Note : Rapport provenant d'une seule source ; en attente de corroboration.

Mariyam Tadein avait 21 ans lorsqu'elle fut condamnée à mort dans le sud de la Thaïlande après la découverte par les autorités de plus d'un demi-million de comprimés de « yaba » dans la maison qu'elle louait. Bien qu'elle ait affirmé que la drogue ne lui appartenait pas, elle fut inculpée de trafic de stupéfiants et condamnée à mort, tandis qu'une autre personne était exécutée par injection létale. Mariyam passa deux ans dans le couloir de la mort, portant une pancarte où était inscrit « Peine de mort », et vécut sous la menace de l'exécution pendant huit ans avant d'accepter son sort lors d'un stage de préparation à l'exécution.

Lors d'une grave inondation, Mariyam fut transférée dans une autre prison, où elle apprit qu'elle avait bénéficié d'une grâce royale, ainsi que huit autres femmes, ce qui lui échappait à l'exécution. Soulagée d'être en vie, elle s'attendait à passer le reste de ses jours en prison. Pour supporter cette situation, elle se consacra à l'apprentissage de la couture et participa aux travaux d'intérêt général, trouvant un sens à sa vie dans la répétition et la précision des motifs des tissus. Ces activités lui valurent des privilèges, comme celui de prendre sa douche plus tard, et contribuèrent à adoucir les difficultés de la vie avec 4 000 autres détenues.
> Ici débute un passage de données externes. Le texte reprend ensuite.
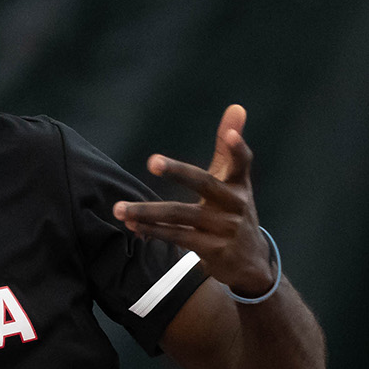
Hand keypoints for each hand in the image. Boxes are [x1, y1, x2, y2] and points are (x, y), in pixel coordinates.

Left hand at [113, 104, 277, 298]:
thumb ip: (228, 148)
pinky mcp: (212, 250)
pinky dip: (153, 230)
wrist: (250, 262)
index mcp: (238, 185)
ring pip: (180, 216)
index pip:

Mariyam a dû faire face à de nouvelles difficultés lorsque les visites familiales ont cessé et que son mari s'est remarié. Elle a choisi de ne pas s'attarder sur son passé ni sur ses pertes personnelles, mais s'est plutôt concentrée sur son travail en prison et sur la création de motifs textiles pour préserver sa force mentale. Un moment marquant est survenu lors du tsunami de 2004, lorsqu'elle a été chargée de coudre des sacs en tissu pour les corps, établissant ainsi un lien entre les symboles de la vie et de la mort.